Question

δstu and δwvu are shown below. which statement is true? δstu is similar to δwvu. δstu is not similar to δwvu. there is not enough information to determine whether the triangles are similar.

Explanation:

Step1: Identify Angles in Triangles

In $\triangle STU$, we know $\angle S = 46^\circ$. Let's assume $\angle T$ is a right angle (since the other triangle has a right angle at $V$ and the vertical lines suggest right angles, so $\angle T = 90^\circ$). Then $\angle SU T= 180^\circ - 90^\circ - 46^\circ = 44^\circ$, but we can also use the vertical angles or corresponding angles. In $\triangle WVU$, $\angle V = 90^\circ$ (right angle), $\angle WU V = 46^\circ$ (given). Now, for similarity, we can use AA (Angle - Angle) criterion. In $\triangle STU$ and $\triangle WVU$:

• $\angle S = \angle WU V = 46^\circ$ (given and vertical angles or corresponding angles? Wait, actually, $\angle T$ and $\angle V$ are both right angles (since $ST$ and $WV$ seem perpendicular to $TV$? Wait, looking at the diagram, $ST$ and $WV$ are both vertical?
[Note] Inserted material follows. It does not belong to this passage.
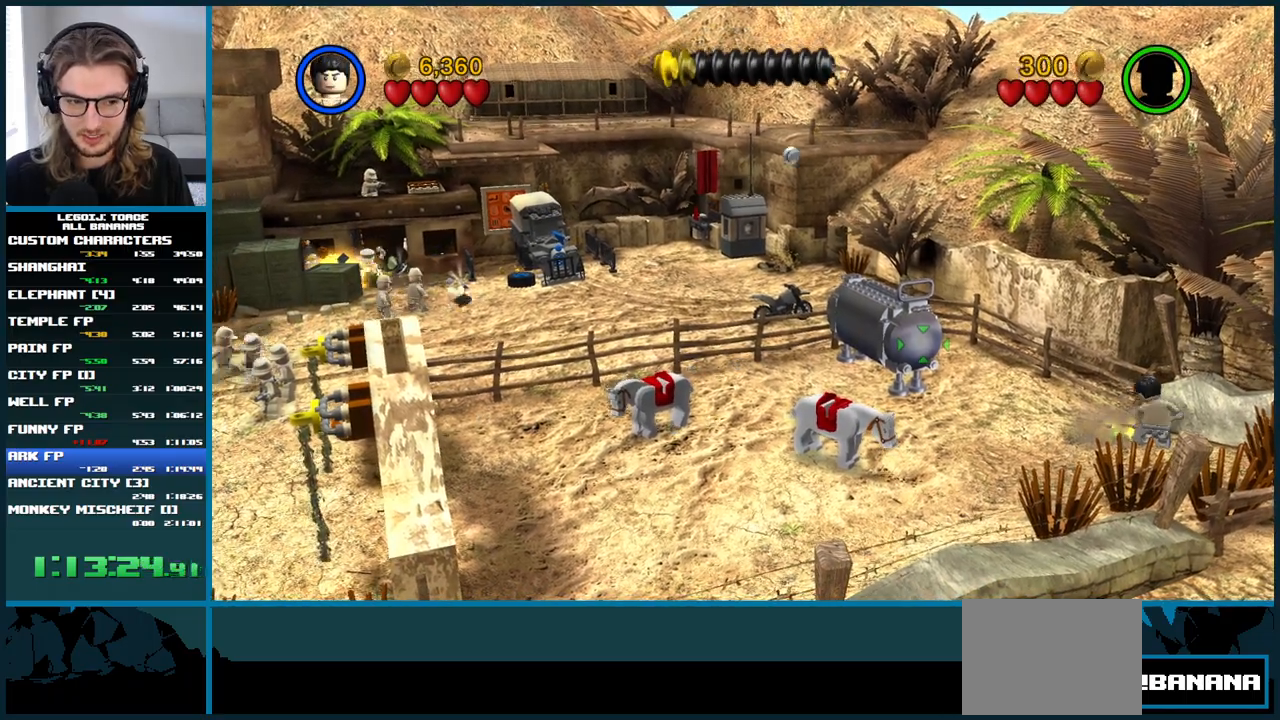
{"buttons": ["B"], "left_stick": "center", "right_stick": "center", "events": [[83, "B", "down"], [133, "B", "up"], [217, "B", "down"], [283, "B", "up"], [367, "B", "down"], [417, "B", "up"], [500, "B", "down"]]}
Wait, no, $TV$ is a vertical line? Wait, $\angle T$ and $\angle V$: $\angle T$ is at $T$, between $ST$ and $TU$, and $\angle V$ is at $V$, between $WV$ and $VU$, and both are right angles (since $\angle V$ is marked as right angle, and $ST$ and $WV$ are parallel? Wait, actually, $\angle T$ and $\angle V$ are both right angles (so $\angle T=\angle V = 90^\circ$), and $\angle S=\angle WU V = 46^\circ$. So by AA similarity (two angles equal), the triangles are similar.

Step2: Apply AA Similarity Criterion

AA (Angle - Angle) similarity states that if two angles of one triangle are congruent to two angles of another triangle, then the triangles are similar.

• In $\triangle STU$: Let's check angles. $\angle T$ is a right angle (assuming from the diagram, since $ST$ and $TU$ form a right angle? Wait, the diagram shows $\angle S = 46^\circ$, and $TU$ is vertical, $ST$ is horizontal? Wait, no, the diagram: $S$ to $T$ is horizontal, $T$ to $U$ is vertical, so $\angle T = 90^\circ$. In $\triangle WVU$, $\angle V = 90^\circ$ (right angle), and $\angle WU V = 46^\circ$ (given). Also, $\angle S = 46^\circ$ (given) and $\angle WU V = 46^\circ$, and $\angle T=\angle V = 90^\circ$. So two angles are equal, so by AA similarity, $\triangle STU \sim \triangle WVU$.

Answer:

$\triangle STU$ is similar to $\triangle WVU$.